Ten minutes later, right on time, the horn honked.
I slipped on my leather jacket, stuffed my wallet into my back pocket, topped off my head with a knit cap and walked out the door. “Good luck,” said my wife. “Thanks,” I said.
Once inside my neighbor’s car, I got the instructions: We were to go to the Shell gas station at the intersection of Route 54 and Interstate 40 and wait.
The wait was painstakingly long, both of us salivating at the prospect of what would soon be in our possession. My mouth was dry.
“You want anything?” he said as he got out and purchased dry goods from the mini mart inside the gas station.
“Water,” I said.
He came back and we sat and waited in silence, a silence broken occasionally by the sound of my lips slurping water off the tip of my water bottle; a nervous tick.

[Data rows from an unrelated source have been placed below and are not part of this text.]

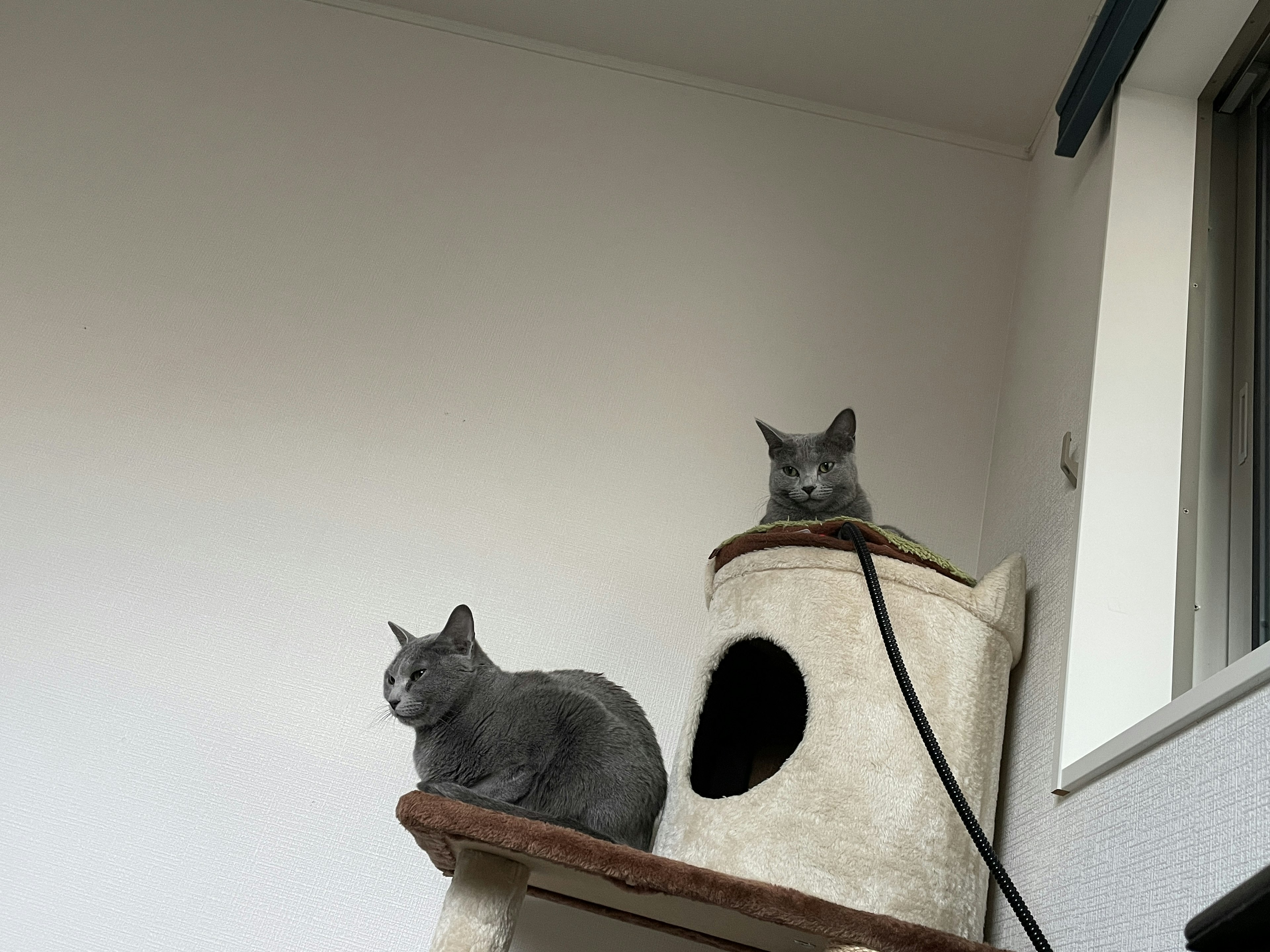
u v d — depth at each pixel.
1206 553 1.48
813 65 2.54
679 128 2.59
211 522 2.15
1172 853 1.04
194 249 2.41
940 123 2.59
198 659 2.03
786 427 2.27
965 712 1.48
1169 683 1.40
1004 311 2.40
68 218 2.43
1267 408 1.49
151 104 2.56
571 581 2.11
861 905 1.35
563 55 2.66
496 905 1.39
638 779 1.51
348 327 2.35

“This sure is taking long,” said my neighbor.
“It is,” I said back.
I’ve know this guy sitting next to me since I was 13-years-old. Yet suddenly we have nothing to say.
“Can I borrow your cell phone?” he asked breaking the blanket of silence. I handed it to him while disengaging the lock that blocks the phone from being inadvertently dialed when on your person. He dialed a number and asked for another. Then he dialed the second number.
“Hey,” he said.
I heard the garbled voice of someone on the other end of the phone.
“Yeah, it’s me. Where are you at?”
He hung up without a word and handed me the phone as a flash of headlights streaked across our windshield. He got out of his car. I heard the slap of a hand shakes and a “thank you” or two.
He slid back into the front seat, slamming his door in the process.
“We’re golden dude,” he said with a big sly smile on his face as he held out his hand revealing two tickets to the Carolina versus Davidson basketball game.
It’s like he just handed me the Holy Grail: in the ten years I have lived in the Triangle, this is only my second Carolina game.
I finished the last drop of water from my bottle, turned and said to him, “done.”
Then I threw my bottle on the floor board of his car.
“Done,” he said before bursting out in a maniacal cackle as he jammed his car into reverse.